Security & Processing

Data Processing Policy

How we handle data flows, execute technical safeguards, and manage subprocessors. Last updated: May 20, 2026.

1Our Data Roles & Scope

To manage software systems and product delivery, devinit.in operates under two distinct roles depending on the nature of our engagement:

🏢 devinit.in as a Data Controller

We act as a Data Controller for information we collect directly from visitors on our website, inquirers booking consultations, and marketing leads. We determine the purpose and means of this processing.

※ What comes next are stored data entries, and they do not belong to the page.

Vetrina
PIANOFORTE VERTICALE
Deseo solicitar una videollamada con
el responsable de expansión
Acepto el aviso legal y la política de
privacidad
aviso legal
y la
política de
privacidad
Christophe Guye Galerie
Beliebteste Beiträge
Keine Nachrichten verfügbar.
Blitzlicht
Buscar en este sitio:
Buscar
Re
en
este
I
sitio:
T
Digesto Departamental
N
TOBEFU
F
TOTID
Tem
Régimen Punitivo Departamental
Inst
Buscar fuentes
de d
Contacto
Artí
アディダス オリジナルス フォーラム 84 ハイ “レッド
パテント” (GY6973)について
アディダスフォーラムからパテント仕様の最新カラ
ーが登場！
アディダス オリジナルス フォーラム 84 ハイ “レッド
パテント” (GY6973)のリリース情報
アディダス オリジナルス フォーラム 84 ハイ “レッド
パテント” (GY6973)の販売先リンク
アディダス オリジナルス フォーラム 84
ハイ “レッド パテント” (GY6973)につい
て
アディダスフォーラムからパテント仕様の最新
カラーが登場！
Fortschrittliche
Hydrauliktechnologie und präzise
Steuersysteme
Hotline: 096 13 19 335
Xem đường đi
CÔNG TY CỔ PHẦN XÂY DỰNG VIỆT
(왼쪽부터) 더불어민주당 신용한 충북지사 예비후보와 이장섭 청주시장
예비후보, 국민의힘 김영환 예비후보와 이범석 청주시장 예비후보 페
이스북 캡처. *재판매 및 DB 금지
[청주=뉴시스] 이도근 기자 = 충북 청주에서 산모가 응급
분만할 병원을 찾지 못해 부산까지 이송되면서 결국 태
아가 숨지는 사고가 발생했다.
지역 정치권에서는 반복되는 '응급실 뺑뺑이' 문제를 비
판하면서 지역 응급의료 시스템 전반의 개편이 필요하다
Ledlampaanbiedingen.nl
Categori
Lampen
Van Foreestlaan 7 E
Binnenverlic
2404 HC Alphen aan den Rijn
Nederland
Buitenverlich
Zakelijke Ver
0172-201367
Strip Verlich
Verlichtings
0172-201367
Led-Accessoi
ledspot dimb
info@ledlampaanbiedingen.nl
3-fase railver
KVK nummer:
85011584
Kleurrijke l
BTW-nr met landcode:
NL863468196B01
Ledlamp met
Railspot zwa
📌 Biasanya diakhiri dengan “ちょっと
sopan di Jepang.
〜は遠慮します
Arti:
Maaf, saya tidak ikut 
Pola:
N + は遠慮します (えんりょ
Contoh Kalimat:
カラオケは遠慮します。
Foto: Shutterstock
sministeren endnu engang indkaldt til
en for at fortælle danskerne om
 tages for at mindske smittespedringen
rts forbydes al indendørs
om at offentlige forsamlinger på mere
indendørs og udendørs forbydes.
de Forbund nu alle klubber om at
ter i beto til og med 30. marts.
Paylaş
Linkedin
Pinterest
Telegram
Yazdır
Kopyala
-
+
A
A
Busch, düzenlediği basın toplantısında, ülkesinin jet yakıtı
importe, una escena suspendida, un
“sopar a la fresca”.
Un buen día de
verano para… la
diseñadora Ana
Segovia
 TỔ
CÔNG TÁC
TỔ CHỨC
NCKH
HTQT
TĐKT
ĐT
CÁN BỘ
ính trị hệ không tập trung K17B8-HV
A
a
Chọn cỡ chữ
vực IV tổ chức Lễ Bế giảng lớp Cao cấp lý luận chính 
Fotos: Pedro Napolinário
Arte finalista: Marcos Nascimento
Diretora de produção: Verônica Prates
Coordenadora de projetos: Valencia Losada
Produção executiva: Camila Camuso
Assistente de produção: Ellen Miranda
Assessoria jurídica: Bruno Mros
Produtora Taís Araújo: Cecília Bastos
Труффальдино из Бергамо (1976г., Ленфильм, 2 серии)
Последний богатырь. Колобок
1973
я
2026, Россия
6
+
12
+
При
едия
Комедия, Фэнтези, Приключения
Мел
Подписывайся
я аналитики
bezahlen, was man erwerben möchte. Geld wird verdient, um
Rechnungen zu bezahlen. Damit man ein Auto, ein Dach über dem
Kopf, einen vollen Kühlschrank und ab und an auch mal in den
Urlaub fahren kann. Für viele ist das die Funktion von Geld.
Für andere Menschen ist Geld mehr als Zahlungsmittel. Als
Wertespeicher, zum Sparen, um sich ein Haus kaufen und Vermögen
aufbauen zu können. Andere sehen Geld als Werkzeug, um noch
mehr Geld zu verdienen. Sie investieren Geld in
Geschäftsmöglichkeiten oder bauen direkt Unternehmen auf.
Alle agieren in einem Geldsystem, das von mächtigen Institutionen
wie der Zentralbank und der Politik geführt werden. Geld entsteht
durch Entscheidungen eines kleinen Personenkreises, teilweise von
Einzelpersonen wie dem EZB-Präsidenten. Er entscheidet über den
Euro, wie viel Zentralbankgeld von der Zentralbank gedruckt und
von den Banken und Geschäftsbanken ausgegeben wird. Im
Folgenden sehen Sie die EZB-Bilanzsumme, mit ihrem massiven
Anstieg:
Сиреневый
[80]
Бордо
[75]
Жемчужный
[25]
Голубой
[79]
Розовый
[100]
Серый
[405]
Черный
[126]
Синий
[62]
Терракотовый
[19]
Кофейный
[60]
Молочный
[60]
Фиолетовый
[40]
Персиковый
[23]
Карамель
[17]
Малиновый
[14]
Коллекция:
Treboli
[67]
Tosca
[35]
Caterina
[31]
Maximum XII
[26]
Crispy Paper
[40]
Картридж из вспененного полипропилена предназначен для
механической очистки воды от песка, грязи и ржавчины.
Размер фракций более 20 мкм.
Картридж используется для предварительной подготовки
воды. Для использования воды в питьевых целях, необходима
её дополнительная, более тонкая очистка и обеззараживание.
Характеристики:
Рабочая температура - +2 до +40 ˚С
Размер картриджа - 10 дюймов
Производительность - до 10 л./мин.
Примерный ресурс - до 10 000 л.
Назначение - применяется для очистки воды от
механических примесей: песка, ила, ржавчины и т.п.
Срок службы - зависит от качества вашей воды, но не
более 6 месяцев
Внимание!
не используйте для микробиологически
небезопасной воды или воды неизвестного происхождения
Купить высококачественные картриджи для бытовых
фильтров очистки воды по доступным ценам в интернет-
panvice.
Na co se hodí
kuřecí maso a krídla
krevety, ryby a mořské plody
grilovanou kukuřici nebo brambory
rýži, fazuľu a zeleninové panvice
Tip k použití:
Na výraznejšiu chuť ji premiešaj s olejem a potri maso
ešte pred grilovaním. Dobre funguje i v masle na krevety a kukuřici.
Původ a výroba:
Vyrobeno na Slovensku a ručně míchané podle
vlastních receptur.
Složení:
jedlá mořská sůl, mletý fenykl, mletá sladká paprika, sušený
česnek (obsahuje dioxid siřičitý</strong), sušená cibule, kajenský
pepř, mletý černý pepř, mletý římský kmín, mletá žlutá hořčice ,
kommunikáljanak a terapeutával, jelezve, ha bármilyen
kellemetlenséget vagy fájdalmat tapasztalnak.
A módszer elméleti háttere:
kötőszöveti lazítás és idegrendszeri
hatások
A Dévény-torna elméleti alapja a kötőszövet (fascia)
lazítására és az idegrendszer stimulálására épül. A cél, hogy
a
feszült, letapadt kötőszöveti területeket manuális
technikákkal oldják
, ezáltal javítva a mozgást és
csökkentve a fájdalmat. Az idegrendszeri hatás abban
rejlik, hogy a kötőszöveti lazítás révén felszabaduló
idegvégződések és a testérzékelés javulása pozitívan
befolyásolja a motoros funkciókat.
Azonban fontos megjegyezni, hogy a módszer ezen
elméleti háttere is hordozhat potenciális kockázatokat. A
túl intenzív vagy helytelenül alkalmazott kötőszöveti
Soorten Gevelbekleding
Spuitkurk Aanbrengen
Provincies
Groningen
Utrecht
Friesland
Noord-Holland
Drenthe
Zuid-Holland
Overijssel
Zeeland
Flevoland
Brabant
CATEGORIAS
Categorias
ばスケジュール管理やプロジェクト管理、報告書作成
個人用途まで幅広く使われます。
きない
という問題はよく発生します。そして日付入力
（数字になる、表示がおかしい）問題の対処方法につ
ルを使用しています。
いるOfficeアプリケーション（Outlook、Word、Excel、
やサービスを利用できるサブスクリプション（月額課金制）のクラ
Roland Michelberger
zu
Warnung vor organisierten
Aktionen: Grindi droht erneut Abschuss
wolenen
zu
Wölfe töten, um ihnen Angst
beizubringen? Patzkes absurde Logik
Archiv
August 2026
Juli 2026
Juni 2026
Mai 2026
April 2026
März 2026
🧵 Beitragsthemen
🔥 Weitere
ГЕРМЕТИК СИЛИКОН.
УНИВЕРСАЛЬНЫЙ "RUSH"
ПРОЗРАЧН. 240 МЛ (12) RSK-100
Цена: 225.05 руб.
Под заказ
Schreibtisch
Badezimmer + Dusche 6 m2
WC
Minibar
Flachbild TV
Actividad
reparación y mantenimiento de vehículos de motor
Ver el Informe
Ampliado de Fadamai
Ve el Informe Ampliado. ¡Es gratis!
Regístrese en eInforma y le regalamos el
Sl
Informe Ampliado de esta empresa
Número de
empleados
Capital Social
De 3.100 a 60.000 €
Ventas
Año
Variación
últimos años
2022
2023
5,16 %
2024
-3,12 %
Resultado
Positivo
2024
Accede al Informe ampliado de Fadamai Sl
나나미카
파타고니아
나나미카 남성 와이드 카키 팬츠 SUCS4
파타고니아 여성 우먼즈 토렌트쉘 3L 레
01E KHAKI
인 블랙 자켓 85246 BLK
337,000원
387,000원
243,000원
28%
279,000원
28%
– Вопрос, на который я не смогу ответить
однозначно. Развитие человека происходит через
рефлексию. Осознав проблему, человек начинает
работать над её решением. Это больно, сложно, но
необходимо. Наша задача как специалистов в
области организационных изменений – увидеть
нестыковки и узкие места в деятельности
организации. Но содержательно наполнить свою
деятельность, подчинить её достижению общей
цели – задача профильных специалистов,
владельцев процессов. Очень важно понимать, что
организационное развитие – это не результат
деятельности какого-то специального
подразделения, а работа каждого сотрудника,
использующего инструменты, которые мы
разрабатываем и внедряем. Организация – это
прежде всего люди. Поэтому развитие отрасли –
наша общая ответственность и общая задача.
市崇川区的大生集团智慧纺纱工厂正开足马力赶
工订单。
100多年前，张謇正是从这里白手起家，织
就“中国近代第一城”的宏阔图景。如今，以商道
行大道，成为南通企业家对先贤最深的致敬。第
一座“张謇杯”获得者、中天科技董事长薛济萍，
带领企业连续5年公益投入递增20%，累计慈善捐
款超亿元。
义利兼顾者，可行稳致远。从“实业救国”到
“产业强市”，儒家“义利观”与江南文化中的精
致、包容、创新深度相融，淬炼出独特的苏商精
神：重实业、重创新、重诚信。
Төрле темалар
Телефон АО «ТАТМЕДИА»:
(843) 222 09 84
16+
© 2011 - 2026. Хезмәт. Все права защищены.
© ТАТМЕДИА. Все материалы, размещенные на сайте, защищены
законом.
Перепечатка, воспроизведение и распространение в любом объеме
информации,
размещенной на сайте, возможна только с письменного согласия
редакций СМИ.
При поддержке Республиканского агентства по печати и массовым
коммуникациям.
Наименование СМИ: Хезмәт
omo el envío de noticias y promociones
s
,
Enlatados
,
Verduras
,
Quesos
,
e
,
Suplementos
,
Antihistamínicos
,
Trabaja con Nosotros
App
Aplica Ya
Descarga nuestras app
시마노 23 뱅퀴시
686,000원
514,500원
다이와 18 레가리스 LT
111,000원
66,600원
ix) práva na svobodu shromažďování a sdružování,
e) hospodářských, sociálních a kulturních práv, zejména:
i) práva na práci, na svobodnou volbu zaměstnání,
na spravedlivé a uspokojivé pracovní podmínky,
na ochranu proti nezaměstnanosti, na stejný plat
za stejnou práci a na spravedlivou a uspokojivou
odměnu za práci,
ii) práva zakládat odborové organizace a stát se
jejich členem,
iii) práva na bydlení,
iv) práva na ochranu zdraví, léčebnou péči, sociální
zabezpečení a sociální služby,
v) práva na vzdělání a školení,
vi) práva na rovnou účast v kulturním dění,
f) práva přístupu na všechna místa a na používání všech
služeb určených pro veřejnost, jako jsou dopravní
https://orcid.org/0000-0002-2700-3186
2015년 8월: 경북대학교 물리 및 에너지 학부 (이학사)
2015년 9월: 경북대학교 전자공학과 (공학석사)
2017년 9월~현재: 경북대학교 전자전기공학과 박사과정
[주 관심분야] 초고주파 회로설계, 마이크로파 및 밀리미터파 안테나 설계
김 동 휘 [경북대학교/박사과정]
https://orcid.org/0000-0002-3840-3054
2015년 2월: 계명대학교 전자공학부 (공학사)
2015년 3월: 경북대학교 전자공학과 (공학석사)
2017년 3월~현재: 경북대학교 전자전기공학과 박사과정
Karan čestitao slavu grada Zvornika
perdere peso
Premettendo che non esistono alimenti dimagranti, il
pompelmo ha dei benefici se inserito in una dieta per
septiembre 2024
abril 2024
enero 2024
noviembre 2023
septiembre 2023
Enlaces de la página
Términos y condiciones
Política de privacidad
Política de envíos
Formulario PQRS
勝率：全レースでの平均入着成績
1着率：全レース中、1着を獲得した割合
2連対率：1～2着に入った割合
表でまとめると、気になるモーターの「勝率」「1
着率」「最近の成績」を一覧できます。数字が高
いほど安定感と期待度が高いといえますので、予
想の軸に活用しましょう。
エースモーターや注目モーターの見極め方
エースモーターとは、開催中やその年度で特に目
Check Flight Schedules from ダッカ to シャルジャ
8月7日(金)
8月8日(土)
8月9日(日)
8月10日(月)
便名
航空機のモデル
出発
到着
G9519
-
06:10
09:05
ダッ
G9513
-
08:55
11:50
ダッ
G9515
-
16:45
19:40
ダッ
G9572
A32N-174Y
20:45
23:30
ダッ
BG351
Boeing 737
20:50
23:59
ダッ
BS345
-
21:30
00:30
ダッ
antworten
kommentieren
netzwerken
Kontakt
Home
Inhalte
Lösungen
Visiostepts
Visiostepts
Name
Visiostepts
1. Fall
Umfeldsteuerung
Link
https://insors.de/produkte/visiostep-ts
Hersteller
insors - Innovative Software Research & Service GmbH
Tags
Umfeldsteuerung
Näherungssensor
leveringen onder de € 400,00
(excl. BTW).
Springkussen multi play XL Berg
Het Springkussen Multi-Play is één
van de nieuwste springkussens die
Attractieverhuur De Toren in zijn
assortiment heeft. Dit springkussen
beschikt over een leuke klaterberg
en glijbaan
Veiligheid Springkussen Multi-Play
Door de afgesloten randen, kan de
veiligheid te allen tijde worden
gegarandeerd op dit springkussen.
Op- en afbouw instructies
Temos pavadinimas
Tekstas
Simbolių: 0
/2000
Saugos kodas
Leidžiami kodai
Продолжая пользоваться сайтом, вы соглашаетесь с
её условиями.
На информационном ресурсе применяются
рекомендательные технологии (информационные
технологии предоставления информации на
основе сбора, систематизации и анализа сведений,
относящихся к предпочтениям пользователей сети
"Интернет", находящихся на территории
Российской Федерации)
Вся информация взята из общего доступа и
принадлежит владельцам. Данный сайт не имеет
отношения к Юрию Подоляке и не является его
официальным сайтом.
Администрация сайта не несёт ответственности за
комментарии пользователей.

⚙️ devinit.in as a Data Processor

When building web apps, setting up custom CMS integrations (e.g. Next.js + Strapi), or providing maintenance support for client applications, we act as a Data Processor. We process project-related user data strictly according to the client's written Statement of Work (SOW) or Service Agreement. Our clients remain the Data Controllers of their own system data.

2Core Processing Principles

All data processed under our control is guided by these industry-standard principles:

✓ Minimization & Limit

We collect and process only the minimal data required for our development and launch operations.

✓ Integrity & Safety

We protect data using technical controls, encryption, and secure deployment keys.

✓ Transparency

We maintain open communications regarding how data is logged, accessed, and archived.

✓ Specific Purposes

We never reuse client database access or system data for unrelated analytics or external tasks.

3Authorized Subprocessor Categories

To deliver scalable platforms, we collaborate with third-party infrastructure and service providers. These subprocessors fall into the following categories:

Subprocessor Category	Typical Service Scope	Data Guard / Safeguards
Cloud Hosting & CDN	Hosting web apps (Vercel, AWS, DigitalOcean)	ISO 27001, SOC 2, and end-to-end encryption
CRM & Lead Management	Managing client requests, documents, and leads	Data access limits, secure OAuth validation
Email & Communication	Scheduling calendars, sending project updates	Transport Layer Security (TLS), DMARC security
Payment Processors	Processing invoices, subscription setup	PCI-DSS compliance, tokenized transaction keys

4International Data Transfers

Since our services rely on global cloud networks (such as AWS, Vercel, and GitHub), your data may be transferred to and processed in countries outside your residence (including the United States, European Union, and India).

Transfer Safeguards: When transferring data across borders, we verify that subprocessors employ standard contractual clauses (SCCs) or hold recognized security certifications to ensure your data maintains an equivalent level of legal protection.

5Audits, cooperation & Breach Protocol

Incident Notification: In the highly unlikely event of a security breach affecting client database systems under our direct maintenance management, we will notify affected clients immediately (normally within 48-72 hours of verification) to coordinate patch mitigation.

Compliance Cooperation: We assist our clients in completing their data protection impact assessments (DPIAs) by providing documentation regarding our Next.js + Strapi development architecture, deployment configurations, and system access policies.